Return only the lines running from the one that contains "white car @ [x1=704, y1=642, x2=738, y2=674]" through the end of the entries, exactly, both ends included. Omit pictures.

** The data follows **

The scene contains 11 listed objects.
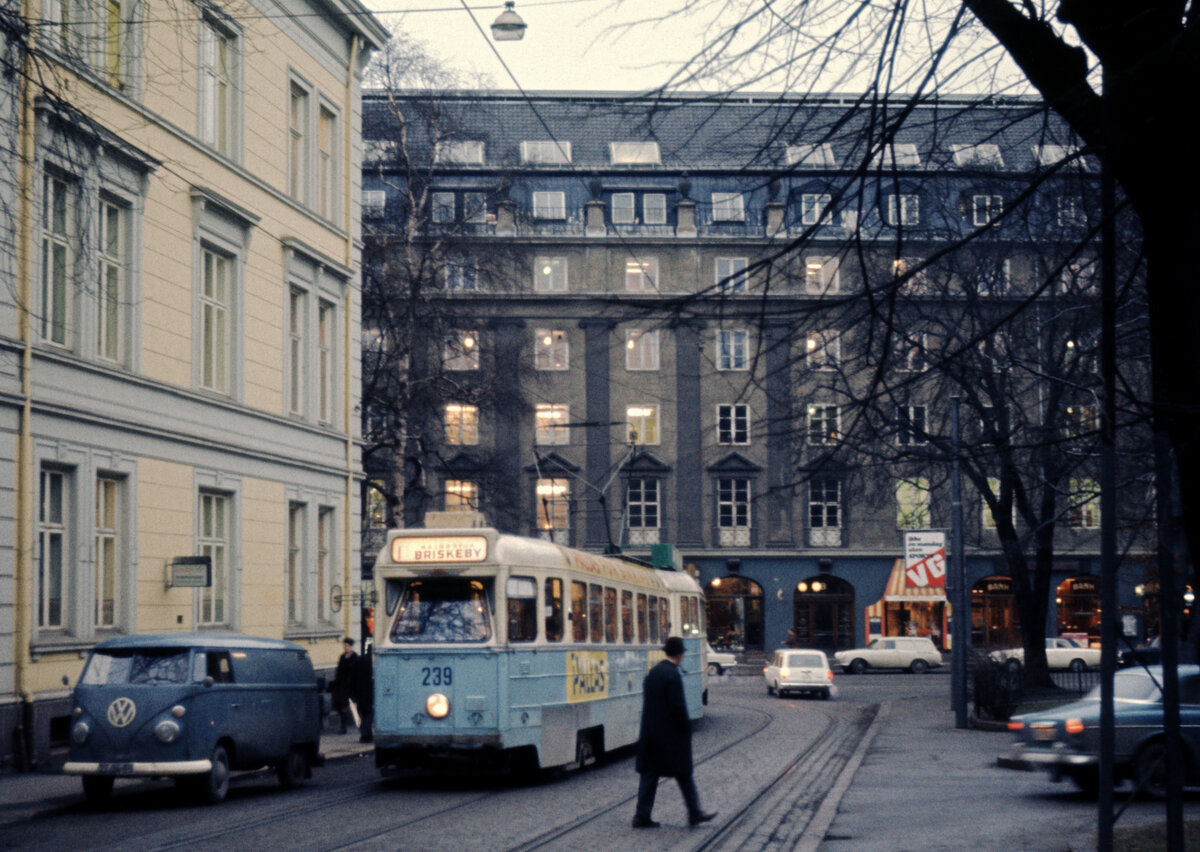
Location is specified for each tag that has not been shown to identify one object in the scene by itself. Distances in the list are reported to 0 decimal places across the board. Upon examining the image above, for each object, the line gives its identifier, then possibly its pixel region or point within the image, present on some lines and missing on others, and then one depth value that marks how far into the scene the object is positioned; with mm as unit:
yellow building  19891
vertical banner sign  28250
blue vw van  15898
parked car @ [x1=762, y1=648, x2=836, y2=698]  45062
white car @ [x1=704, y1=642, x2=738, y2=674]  60031
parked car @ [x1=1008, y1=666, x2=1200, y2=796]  16547
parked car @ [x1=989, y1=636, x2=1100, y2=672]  56562
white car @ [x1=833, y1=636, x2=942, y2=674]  60219
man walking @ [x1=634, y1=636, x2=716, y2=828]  13797
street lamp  27359
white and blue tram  17828
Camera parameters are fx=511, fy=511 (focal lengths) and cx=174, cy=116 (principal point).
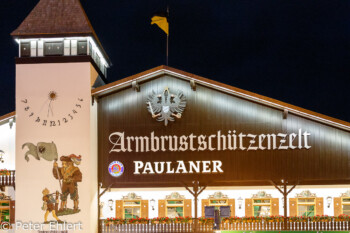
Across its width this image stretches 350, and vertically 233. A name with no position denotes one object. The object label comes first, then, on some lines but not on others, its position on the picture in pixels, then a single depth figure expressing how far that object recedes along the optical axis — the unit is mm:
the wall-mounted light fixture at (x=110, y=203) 27784
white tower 25531
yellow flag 27844
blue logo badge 26672
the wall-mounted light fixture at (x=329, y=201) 27078
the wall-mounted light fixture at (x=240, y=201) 27531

** End of The data **

Response box:
white car @ [x1=704, y1=642, x2=738, y2=674]  60031
parked car @ [x1=1008, y1=666, x2=1200, y2=796]  16547
parked car @ [x1=989, y1=636, x2=1100, y2=672]  56562
white car @ [x1=833, y1=636, x2=942, y2=674]  60219
man walking @ [x1=634, y1=636, x2=716, y2=828]  13797
street lamp  27359
white and blue tram  17828
Camera parameters are fx=511, fy=511 (focal lengths) and cx=174, cy=116 (principal point).
Across its width this image stretches 350, and vertically 233. A name with no position denotes one object. The object label comes first, then, on some lines but not on others, its position on the picture in pixels, then a single depth figure expressing how far that object recedes along the optical axis — the unit is mm:
the wall-mounted light fixture at (x=110, y=203) 27784
white tower 25531
yellow flag 27844
blue logo badge 26672
the wall-mounted light fixture at (x=329, y=201) 27078
the wall-mounted light fixture at (x=240, y=201) 27531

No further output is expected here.